See Postgresql regex to match uppercase, Unicode-aware

请参阅Postgresql正则表达式以匹配大写,支持Unicode

You can work around this, with limitations, by using LIKE lower('Г. Красноярск') instead. An expression index may be useful.

你可以通过使用LIKE lower('Г.Красноярск')来解决这个问题。

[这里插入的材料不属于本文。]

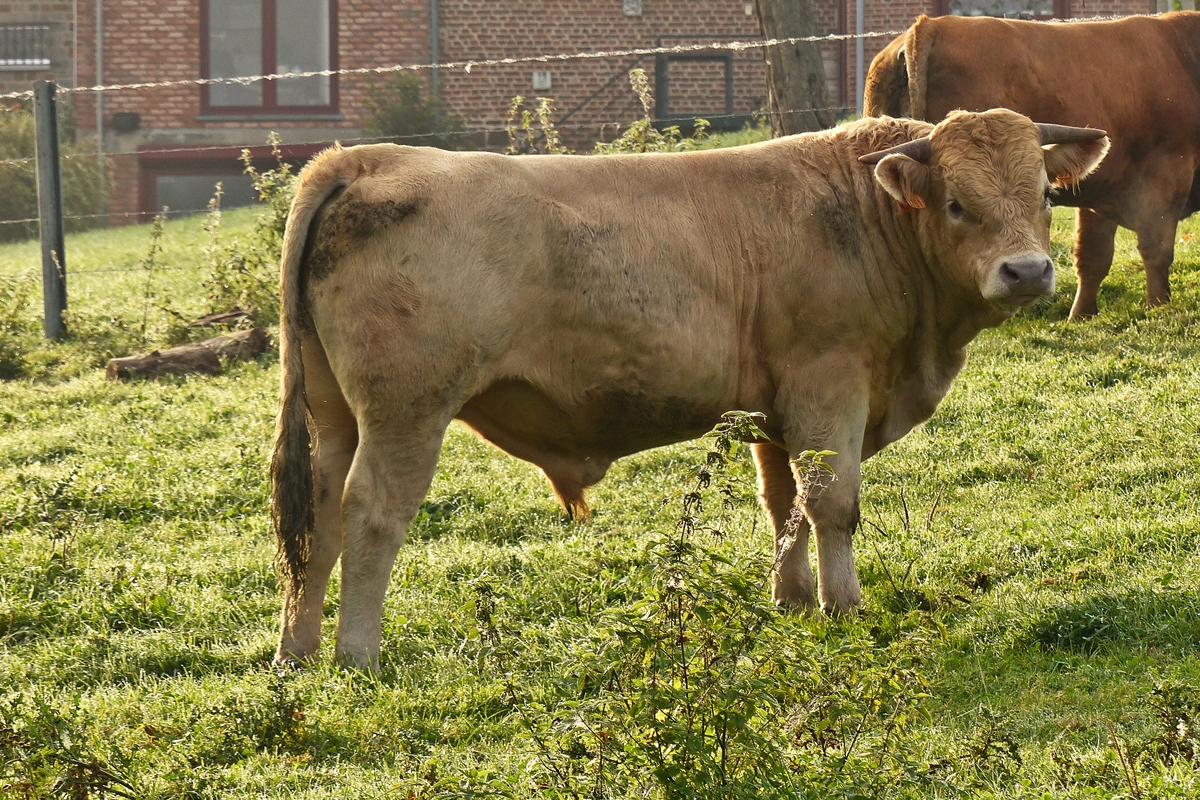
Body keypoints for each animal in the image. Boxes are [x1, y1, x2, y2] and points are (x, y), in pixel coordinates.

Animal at [272, 107, 1104, 671]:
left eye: (1045, 193)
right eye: (957, 202)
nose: (1027, 271)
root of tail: (361, 159)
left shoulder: (775, 405)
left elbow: (783, 503)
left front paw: (791, 598)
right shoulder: (828, 385)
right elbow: (831, 504)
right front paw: (843, 607)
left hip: (333, 415)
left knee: (317, 522)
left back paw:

表达式索引可能很有用。

#1


Internally the LIKE and ILIKE operators use PostgreSQL's regular expression support.

LIKE和ILIKE运算符在内部使用PostgreSQL的正则表达式支持。

Support for proper handling of utf-8 multibyte chars in regular expressions was added in PostgreSQL 9.2. Redshift is based on PostgreSQL 8.2 (?) and it looks like they haven't backported that support into their forked version.

PostgreSQL 9.2中添加了对正则表达式中正确处理utf-8多字节字符的支持。 Redshift基于PostgreSQL 8.2(?),看起来他们没有将这种支持反向移植到他们的分叉版本中。

See Postgresql regex to match uppercase, Unicode-aware

请参阅Postgresql正则表达式以匹配大写,支持Unicode

You can work around this, with limitations, by using LIKE lower('Г. Красноярск') instead. An expression index may be useful.

你可以通过使用LIKE lower('Г.Красноярск')来解决这个问题。表达式索引可能很有用。